:: What this task involves ::
Reproduce the lines of the records verbatim, from the line with "collector number: 14826" up to and including the line with "locality: Harrisburg.".

:: Input rows ::
= = =

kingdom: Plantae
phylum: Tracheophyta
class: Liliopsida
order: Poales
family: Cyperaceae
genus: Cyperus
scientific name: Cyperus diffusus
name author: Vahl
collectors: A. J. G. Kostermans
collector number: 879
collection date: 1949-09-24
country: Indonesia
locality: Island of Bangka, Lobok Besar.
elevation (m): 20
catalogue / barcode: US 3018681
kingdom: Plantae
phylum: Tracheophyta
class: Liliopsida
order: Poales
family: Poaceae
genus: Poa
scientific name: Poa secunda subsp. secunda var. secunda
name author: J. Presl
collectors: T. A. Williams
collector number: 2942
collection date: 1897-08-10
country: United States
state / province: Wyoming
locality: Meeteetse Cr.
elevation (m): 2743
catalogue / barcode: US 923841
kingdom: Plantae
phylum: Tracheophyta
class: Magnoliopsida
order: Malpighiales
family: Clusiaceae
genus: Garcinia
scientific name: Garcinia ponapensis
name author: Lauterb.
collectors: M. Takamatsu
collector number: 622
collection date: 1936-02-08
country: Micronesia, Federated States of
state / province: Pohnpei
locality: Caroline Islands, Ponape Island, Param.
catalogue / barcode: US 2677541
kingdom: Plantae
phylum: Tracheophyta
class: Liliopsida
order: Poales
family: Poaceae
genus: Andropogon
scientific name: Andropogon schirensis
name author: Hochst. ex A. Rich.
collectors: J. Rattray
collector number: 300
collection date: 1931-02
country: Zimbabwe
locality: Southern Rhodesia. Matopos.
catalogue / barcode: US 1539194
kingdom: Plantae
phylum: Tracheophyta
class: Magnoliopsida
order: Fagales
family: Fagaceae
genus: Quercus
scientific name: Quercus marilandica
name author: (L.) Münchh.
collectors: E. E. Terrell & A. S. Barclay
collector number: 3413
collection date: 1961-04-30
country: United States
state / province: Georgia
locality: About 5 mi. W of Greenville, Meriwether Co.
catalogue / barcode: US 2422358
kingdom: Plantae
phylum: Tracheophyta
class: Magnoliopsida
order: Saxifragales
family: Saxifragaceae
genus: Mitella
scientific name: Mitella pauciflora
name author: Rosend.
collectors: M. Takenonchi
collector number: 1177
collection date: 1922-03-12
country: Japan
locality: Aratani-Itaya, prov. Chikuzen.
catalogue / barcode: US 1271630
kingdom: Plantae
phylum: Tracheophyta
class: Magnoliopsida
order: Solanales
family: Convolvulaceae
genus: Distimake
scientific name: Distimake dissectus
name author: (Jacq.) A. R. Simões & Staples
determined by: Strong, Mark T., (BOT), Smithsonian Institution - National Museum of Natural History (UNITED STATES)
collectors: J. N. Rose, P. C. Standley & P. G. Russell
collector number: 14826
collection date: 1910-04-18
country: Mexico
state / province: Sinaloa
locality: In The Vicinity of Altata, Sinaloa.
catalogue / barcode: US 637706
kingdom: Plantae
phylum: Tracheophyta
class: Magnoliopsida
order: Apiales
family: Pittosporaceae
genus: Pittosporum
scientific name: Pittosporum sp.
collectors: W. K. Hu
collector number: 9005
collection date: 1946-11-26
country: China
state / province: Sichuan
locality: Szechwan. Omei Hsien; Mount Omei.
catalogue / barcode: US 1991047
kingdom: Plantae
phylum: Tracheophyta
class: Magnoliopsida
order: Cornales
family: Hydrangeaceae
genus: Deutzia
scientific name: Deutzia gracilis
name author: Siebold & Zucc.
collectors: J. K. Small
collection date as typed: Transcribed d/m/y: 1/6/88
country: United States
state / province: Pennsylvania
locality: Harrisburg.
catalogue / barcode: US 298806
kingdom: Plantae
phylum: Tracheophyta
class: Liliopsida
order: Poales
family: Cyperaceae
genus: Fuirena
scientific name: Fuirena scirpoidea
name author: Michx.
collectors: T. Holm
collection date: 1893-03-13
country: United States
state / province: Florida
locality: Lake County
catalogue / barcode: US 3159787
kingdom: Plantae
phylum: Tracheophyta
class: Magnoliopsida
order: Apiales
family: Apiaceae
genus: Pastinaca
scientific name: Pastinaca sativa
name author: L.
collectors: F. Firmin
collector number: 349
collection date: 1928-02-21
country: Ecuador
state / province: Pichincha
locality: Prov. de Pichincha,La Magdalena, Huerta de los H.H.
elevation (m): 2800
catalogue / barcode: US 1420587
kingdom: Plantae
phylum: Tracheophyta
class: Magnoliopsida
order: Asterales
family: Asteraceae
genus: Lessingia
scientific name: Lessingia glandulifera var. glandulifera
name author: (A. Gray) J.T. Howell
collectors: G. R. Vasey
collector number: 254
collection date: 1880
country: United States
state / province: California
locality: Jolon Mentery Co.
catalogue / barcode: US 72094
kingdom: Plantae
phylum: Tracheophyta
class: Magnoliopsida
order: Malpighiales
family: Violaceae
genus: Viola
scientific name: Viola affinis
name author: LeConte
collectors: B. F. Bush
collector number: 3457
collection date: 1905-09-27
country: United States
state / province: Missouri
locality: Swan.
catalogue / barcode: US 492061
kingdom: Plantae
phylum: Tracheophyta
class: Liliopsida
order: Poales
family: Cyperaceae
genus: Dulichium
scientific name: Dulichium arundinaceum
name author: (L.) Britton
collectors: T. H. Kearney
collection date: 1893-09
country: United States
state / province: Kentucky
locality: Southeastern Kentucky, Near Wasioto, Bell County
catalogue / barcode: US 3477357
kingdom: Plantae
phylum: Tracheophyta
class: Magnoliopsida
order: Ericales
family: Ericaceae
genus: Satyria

= = =

:: Response to this task ::
collector number: 14826
collection date: 1910-04-18
country: Mexico
state / province: Sinaloa
locality: In The Vicinity of Altata, Sinaloa.
catalogue / barcode: US 637706
kingdom: Plantae
phylum: Tracheophyta
class: Magnoliopsida
order: Apiales
family: Pittosporaceae
genus: Pittosporum
scientific name: Pittosporum sp.
collectors: W. K. Hu
collector number: 9005
collection date: 1946-11-26
country: China
state / province: Sichuan
locality: Szechwan. Omei Hsien; Mount Omei.
catalogue / barcode: US 1991047
kingdom: Plantae
phylum: Tracheophyta
class: Magnoliopsida
order: Cornales
family: Hydrangeaceae
genus: Deutzia
scientific name: Deutzia gracilis
name author: Siebold & Zucc.
collectors: J. K. Small
collection date as typed: Transcribed d/m/y: 1/6/88
country: United States
state / province: Pennsylvania
locality: Harrisburg.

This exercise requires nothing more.